» Work to be completed
Only an exact copy of the records below will serve as the answer.

» Dataset entries
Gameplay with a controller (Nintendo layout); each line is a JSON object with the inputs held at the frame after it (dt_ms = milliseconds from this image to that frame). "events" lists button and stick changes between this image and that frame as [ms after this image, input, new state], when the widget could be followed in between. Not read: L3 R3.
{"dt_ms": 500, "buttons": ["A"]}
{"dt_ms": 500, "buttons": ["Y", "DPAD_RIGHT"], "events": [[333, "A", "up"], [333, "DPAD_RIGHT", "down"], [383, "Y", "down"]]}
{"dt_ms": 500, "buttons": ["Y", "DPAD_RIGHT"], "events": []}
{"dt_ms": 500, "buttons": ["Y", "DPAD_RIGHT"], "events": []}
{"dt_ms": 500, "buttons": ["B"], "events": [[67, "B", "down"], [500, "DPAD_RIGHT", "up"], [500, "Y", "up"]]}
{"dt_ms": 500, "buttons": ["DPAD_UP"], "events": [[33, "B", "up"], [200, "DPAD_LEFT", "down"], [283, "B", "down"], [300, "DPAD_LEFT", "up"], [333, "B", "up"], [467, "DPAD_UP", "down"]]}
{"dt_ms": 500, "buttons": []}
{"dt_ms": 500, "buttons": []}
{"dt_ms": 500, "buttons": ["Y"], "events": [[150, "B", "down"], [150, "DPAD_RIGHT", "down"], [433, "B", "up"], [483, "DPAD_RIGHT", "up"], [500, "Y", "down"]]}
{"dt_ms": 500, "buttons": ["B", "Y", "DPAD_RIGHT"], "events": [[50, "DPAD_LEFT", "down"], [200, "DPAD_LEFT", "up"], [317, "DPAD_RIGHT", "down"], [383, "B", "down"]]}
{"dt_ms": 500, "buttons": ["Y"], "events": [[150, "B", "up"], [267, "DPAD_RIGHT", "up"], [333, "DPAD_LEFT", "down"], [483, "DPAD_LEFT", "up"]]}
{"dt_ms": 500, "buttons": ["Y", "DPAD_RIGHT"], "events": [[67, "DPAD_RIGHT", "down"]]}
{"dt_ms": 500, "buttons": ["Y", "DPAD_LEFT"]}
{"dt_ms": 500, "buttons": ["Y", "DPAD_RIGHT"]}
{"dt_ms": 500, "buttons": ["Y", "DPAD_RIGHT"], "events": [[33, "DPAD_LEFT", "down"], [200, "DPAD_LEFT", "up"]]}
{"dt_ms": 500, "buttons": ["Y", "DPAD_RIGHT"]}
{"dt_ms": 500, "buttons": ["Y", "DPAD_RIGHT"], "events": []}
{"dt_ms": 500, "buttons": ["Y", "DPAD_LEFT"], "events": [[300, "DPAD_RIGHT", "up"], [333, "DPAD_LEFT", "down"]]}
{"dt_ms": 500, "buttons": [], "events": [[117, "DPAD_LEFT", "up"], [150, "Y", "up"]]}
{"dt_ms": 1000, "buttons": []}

» Response
Gameplay with a controller (Nintendo layout); each line is a JSON object with the inputs held at the frame after it (dt_ms = milliseconds from this image to that frame). "events" lists button and stick changes between this image and that frame as [ms after this image, input, new state], when the widget could be followed in between. Not read: L3 R3.
{"dt_ms": 500, "buttons": ["A"]}
{"dt_ms": 500, "buttons": ["Y", "DPAD_RIGHT"], "events": [[333, "A", "up"], [333, "DPAD_RIGHT", "down"], [383, "Y", "down"]]}
{"dt_ms": 500, "buttons": ["Y", "DPAD_RIGHT"], "events": []}
{"dt_ms": 500, "buttons": ["Y", "DPAD_RIGHT"], "events": []}
{"dt_ms": 500, "buttons": ["B"], "events": [[67, "B", "down"], [500, "DPAD_RIGHT", "up"], [500, "Y", "up"]]}
{"dt_ms": 500, "buttons": ["DPAD_UP"], "events": [[33, "B", "up"], [200, "DPAD_LEFT", "down"], [283, "B", "down"], [300, "DPAD_LEFT", "up"], [333, "B", "up"], [467, "DPAD_UP", "down"]]}
{"dt_ms": 500, "buttons": []}
{"dt_ms": 500, "buttons": []}
{"dt_ms": 500, "buttons": ["Y"], "events": [[150, "B", "down"], [150, "DPAD_RIGHT", "down"], [433, "B", "up"], [483, "DPAD_RIGHT", "up"], [500, "Y", "down"]]}
{"dt_ms": 500, "buttons": ["B", "Y", "DPAD_RIGHT"], "events": [[50, "DPAD_LEFT", "down"], [200, "DPAD_LEFT", "up"], [317, "DPAD_RIGHT", "down"], [383, "B", "down"]]}
{"dt_ms": 500, "buttons": ["Y"], "events": [[150, "B", "up"], [267, "DPAD_RIGHT", "up"], [333, "DPAD_LEFT", "down"], [483, "DPAD_LEFT", "up"]]}
{"dt_ms": 500, "buttons": ["Y", "DPAD_RIGHT"], "events": [[67, "DPAD_RIGHT", "down"]]}
{"dt_ms": 500, "buttons": ["Y", "DPAD_LEFT"]}
{"dt_ms": 500, "buttons": ["Y", "DPAD_RIGHT"]}
{"dt_ms": 500, "buttons": ["Y", "DPAD_RIGHT"], "events": [[33, "DPAD_LEFT", "down"], [200, "DPAD_LEFT", "up"]]}
{"dt_ms": 500, "buttons": ["Y", "DPAD_RIGHT"]}
{"dt_ms": 500, "buttons": ["Y", "DPAD_RIGHT"], "events": []}
{"dt_ms": 500, "buttons": ["Y", "DPAD_LEFT"], "events": [[300, "DPAD_RIGHT", "up"], [333, "DPAD_LEFT", "down"]]}
{"dt_ms": 500, "buttons": [], "events": [[117, "DPAD_LEFT", "up"], [150, "Y", "up"]]}
{"dt_ms": 1000, "buttons": []}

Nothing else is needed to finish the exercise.